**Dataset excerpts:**

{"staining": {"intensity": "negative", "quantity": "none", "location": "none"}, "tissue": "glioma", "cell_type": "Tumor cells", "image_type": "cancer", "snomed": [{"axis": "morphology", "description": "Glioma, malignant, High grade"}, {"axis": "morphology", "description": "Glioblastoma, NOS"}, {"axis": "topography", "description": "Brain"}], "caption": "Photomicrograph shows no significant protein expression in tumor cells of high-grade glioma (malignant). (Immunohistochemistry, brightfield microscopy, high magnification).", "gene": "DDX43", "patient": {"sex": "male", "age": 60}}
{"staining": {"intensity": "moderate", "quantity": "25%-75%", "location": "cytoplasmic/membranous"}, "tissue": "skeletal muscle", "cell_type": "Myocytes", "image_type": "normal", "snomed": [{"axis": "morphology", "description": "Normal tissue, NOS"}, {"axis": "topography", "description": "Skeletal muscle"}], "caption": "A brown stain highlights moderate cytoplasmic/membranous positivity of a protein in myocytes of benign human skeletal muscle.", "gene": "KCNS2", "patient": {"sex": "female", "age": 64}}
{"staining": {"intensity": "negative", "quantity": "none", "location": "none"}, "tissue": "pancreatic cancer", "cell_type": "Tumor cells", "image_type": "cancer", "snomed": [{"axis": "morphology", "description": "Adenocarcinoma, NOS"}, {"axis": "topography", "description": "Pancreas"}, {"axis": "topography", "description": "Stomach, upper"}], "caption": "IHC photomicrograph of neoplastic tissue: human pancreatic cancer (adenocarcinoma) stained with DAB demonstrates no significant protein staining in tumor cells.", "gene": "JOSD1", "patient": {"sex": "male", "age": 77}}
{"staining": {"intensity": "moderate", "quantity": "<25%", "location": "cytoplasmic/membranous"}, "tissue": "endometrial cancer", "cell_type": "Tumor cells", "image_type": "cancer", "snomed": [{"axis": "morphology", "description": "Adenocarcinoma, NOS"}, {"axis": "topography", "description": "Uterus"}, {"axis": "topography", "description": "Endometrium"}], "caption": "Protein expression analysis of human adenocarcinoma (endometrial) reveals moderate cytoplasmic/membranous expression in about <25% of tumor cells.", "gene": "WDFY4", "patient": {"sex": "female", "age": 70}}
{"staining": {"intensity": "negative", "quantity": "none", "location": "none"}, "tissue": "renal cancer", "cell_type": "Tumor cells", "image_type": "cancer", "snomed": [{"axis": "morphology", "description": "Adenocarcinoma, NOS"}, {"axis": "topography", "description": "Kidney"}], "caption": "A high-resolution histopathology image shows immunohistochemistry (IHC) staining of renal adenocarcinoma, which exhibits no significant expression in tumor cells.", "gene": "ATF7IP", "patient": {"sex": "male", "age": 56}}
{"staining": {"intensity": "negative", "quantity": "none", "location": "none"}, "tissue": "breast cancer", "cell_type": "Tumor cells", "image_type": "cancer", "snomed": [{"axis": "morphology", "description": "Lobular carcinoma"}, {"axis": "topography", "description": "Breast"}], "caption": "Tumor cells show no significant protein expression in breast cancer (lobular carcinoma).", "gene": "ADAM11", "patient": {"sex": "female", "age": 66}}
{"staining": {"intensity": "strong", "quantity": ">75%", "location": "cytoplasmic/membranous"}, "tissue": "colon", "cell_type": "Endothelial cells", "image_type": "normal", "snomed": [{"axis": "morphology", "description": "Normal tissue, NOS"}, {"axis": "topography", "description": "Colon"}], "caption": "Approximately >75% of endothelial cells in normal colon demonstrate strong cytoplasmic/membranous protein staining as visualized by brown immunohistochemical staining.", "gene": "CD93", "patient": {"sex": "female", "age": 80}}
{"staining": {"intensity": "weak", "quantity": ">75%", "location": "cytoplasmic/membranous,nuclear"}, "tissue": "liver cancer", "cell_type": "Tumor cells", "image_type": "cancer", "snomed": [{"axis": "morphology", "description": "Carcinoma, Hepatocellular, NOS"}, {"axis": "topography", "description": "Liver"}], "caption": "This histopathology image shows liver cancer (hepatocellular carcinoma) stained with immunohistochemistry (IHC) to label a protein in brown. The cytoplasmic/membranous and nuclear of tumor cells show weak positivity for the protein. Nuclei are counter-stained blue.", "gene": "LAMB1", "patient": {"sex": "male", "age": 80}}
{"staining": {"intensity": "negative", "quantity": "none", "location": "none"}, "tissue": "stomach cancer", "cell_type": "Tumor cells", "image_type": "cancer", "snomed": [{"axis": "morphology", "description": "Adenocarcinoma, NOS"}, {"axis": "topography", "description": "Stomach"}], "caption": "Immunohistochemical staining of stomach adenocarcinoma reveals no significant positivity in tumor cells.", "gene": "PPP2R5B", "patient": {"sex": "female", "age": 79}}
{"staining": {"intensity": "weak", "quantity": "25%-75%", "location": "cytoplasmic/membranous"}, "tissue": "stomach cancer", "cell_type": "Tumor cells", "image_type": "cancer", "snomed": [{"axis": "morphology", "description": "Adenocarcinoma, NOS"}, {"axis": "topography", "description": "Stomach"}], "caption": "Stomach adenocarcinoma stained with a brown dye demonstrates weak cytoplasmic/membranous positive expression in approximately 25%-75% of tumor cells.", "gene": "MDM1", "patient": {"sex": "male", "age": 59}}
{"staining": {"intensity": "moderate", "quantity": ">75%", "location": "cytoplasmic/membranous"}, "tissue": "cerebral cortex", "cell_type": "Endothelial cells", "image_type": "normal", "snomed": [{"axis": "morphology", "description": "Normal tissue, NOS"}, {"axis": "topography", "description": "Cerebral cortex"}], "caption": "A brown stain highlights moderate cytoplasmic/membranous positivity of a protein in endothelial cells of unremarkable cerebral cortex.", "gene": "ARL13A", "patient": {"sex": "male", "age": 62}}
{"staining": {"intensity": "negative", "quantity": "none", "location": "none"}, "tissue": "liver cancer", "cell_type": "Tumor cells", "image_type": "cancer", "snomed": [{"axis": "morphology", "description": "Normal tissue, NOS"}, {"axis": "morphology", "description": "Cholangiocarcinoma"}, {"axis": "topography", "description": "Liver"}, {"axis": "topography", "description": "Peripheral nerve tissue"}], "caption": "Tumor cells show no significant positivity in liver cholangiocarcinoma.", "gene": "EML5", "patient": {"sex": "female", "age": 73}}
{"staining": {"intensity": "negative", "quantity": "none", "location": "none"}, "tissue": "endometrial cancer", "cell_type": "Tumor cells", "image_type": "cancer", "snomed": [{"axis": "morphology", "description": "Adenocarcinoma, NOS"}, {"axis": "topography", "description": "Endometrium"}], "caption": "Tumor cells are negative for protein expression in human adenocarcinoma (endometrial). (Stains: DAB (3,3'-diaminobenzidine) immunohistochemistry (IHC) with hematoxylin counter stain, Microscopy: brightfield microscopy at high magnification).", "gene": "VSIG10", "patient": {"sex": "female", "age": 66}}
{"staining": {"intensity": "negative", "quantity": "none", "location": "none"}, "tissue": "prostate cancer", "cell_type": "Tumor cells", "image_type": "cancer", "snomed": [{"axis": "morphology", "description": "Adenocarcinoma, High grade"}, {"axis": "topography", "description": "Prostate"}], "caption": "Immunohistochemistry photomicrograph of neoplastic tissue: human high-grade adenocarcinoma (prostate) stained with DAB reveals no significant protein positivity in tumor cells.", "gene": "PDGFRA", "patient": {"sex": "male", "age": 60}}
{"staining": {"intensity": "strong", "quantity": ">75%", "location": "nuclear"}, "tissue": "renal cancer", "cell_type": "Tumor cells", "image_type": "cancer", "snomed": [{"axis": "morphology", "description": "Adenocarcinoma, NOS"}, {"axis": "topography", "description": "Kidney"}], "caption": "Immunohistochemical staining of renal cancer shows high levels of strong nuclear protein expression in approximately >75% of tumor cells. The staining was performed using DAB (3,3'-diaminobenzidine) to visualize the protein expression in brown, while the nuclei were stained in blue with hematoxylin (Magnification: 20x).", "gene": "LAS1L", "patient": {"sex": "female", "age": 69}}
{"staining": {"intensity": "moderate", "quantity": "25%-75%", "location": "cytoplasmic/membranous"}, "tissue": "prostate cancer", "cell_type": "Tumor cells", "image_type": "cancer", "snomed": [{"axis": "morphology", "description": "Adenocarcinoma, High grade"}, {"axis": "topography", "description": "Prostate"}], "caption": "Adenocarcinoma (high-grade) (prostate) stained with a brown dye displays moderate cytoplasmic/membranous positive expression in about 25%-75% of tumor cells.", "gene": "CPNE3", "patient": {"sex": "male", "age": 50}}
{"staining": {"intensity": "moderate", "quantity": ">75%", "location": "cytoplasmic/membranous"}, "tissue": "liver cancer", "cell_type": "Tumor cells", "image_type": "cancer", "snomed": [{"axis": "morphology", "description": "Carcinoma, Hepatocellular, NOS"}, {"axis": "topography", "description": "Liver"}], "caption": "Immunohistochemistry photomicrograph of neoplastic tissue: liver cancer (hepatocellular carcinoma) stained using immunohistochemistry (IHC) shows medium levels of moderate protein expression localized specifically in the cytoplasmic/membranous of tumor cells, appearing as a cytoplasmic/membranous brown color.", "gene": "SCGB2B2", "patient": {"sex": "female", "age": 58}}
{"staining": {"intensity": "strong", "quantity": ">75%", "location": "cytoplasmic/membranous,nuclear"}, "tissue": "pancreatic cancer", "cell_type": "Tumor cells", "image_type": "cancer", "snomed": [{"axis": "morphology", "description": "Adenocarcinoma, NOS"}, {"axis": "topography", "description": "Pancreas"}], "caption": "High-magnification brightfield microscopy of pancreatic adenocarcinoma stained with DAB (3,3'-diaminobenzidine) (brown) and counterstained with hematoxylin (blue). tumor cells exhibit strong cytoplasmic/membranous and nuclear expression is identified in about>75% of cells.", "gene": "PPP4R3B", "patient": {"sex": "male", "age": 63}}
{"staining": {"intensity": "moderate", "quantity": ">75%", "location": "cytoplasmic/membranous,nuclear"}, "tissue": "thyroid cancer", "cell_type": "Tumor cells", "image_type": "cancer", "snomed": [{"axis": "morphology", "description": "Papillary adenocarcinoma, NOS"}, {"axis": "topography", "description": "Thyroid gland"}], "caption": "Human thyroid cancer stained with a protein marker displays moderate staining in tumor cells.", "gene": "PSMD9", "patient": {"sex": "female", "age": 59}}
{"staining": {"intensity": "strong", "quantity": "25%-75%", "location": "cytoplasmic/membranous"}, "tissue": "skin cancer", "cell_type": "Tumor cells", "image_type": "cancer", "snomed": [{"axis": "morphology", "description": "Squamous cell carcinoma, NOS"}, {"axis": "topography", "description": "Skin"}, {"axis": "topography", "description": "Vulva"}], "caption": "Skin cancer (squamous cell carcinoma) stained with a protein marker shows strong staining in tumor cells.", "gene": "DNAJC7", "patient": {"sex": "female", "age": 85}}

**Task goal:** Return only the lines between the one holding "image shows liver" and the one holding "brown dye demonstrates", inclusive, exactly as they appear above.

**The answer:**
{"staining": {"intensity": "weak", "quantity": ">75%", "location": "cytoplasmic/membranous,nuclear"}, "tissue": "liver cancer", "cell_type": "Tumor cells", "image_type": "cancer", "snomed": [{"axis": "morphology", "description": "Carcinoma, Hepatocellular, NOS"}, {"axis": "topography", "description": "Liver"}], "caption": "This histopathology image shows liver cancer (hepatocellular carcinoma) stained with immunohistochemistry (IHC) to label a protein in brown. The cytoplasmic/membranous and nuclear of tumor cells show weak positivity for the protein. Nuclei are counter-stained blue.", "gene": "LAMB1", "patient": {"sex": "male", "age": 80}}
{"staining": {"intensity": "negative", "quantity": "none", "location": "none"}, "tissue": "stomach cancer", "cell_type": "Tumor cells", "image_type": "cancer", "snomed": [{"axis": "morphology", "description": "Adenocarcinoma, NOS"}, {"axis": "topography", "description": "Stomach"}], "caption": "Immunohistochemical staining of stomach adenocarcinoma reveals no significant positivity in tumor cells.", "gene": "PPP2R5B", "patient": {"sex": "female", "age": 79}}
{"staining": {"intensity": "weak", "quantity": "25%-75%", "location": "cytoplasmic/membranous"}, "tissue": "stomach cancer", "cell_type": "Tumor cells", "image_type": "cancer", "snomed": [{"axis": "morphology", "description": "Adenocarcinoma, NOS"}, {"axis": "topography", "description": "Stomach"}], "caption": "Stomach adenocarcinoma stained with a brown dye demonstrates weak cytoplasmic/membranous positive expression in approximately 25%-75% of tumor cells.", "gene": "MDM1", "patient": {"sex": "male", "age": 59}}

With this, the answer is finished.